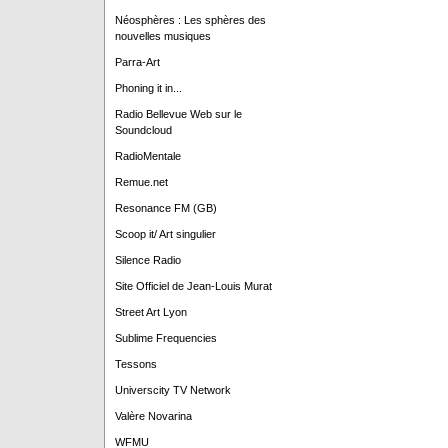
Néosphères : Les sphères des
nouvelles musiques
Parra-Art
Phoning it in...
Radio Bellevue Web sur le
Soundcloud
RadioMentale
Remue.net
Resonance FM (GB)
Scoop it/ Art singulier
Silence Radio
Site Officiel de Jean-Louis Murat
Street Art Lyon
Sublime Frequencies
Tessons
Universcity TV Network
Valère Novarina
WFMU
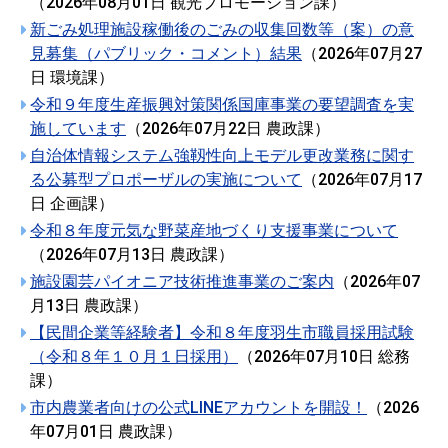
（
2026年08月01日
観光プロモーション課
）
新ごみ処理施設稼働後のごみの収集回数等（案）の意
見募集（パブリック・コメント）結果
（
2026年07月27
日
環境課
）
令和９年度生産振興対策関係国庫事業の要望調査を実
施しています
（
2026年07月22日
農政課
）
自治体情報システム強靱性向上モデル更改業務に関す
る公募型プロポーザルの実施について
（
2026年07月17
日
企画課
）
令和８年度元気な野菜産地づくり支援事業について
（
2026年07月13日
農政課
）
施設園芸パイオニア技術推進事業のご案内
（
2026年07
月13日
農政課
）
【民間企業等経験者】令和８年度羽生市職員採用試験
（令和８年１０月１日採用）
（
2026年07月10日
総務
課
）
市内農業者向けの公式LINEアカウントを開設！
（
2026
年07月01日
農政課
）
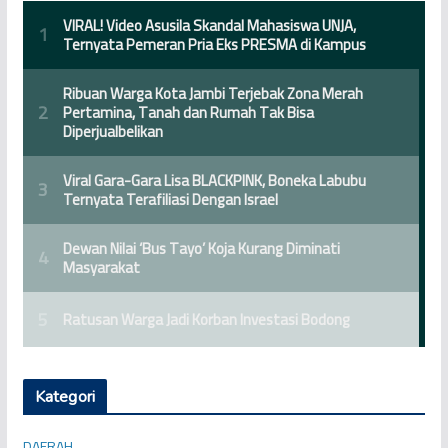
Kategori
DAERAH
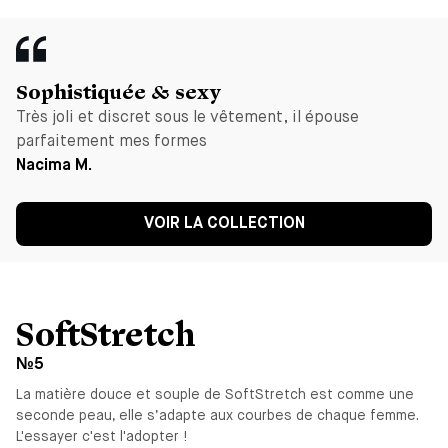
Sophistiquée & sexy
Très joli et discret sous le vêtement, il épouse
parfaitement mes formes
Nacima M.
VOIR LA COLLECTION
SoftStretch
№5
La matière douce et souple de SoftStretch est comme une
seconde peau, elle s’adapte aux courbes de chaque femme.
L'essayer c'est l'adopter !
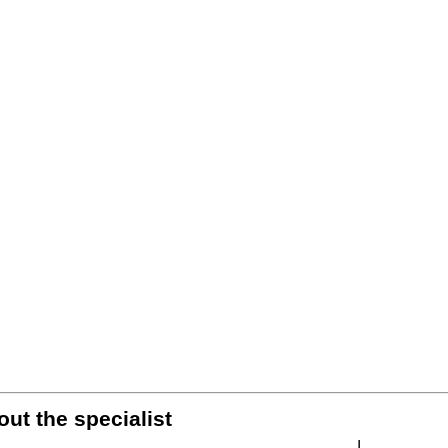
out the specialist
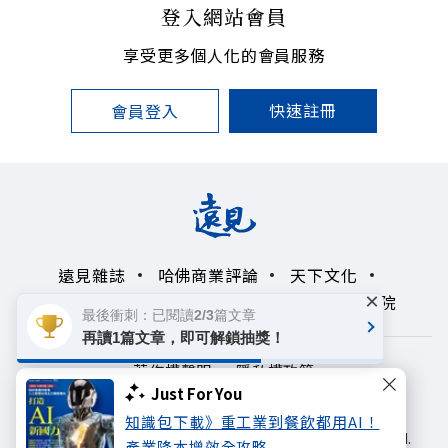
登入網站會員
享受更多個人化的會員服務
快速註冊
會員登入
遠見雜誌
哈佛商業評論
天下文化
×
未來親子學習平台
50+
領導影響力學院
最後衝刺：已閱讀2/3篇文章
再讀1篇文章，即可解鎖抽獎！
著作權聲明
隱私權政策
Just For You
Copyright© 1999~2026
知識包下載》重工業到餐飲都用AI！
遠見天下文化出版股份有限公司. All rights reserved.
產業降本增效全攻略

WHAT IS EXPECTED >>
Set the entire listing down again, exact in every line, without any pictures.

OUTPUT BELOW >>
Néosphères : Les sphères des
nouvelles musiques
Parra-Art
Phoning it in...
Radio Bellevue Web sur le
Soundcloud
RadioMentale
Remue.net
Resonance FM (GB)
Scoop it/ Art singulier
Silence Radio
Site Officiel de Jean-Louis Murat
Street Art Lyon
Sublime Frequencies
Tessons
Universcity TV Network
Valère Novarina
WFMU
（
2026年08月01日
観光プロモーション課
）
新ごみ処理施設稼働後のごみの収集回数等（案）の意
見募集（パブリック・コメント）結果
（
2026年07月27
日
環境課
）
令和９年度生産振興対策関係国庫事業の要望調査を実
施しています
（
2026年07月22日
農政課
）
自治体情報システム強靱性向上モデル更改業務に関す
る公募型プロポーザルの実施について
（
2026年07月17
日
企画課
）
令和８年度元気な野菜産地づくり支援事業について
（
2026年07月13日
農政課
）
施設園芸パイオニア技術推進事業のご案内
（
2026年07
月13日
農政課
）
【民間企業等経験者】令和８年度羽生市職員採用試験
（令和８年１０月１日採用）
（
2026年07月10日
総務
課
）
市内農業者向けの公式LINEアカウントを開設！
（
2026
年07月01日
農政課
）
Kategori
DAERAH
Sophistiquée & sexy
Très joli et discret sous le vêtement, il épouse
parfaitement mes formes
Nacima M.
VOIR LA COLLECTION
SoftStretch
№5
La matière douce et souple de SoftStretch est comme une
seconde peau, elle s’adapte aux courbes de chaque femme.
L'essayer c'est l'adopter !
out the specialist
登入網站會員
享受更多個人化的會員服務
快速註冊
會員登入
遠見雜誌
哈佛商業評論
天下文化
×
未來親子學習平台
50+
領導影響力學院
最後衝刺：已閱讀2/3篇文章
再讀1篇文章，即可解鎖抽獎！
著作權聲明
隱私權政策
Just For You
Copyright© 1999~2026
知識包下載》重工業到餐飲都用AI！
遠見天下文化出版股份有限公司. All rights reserved.
產業降本增效全攻略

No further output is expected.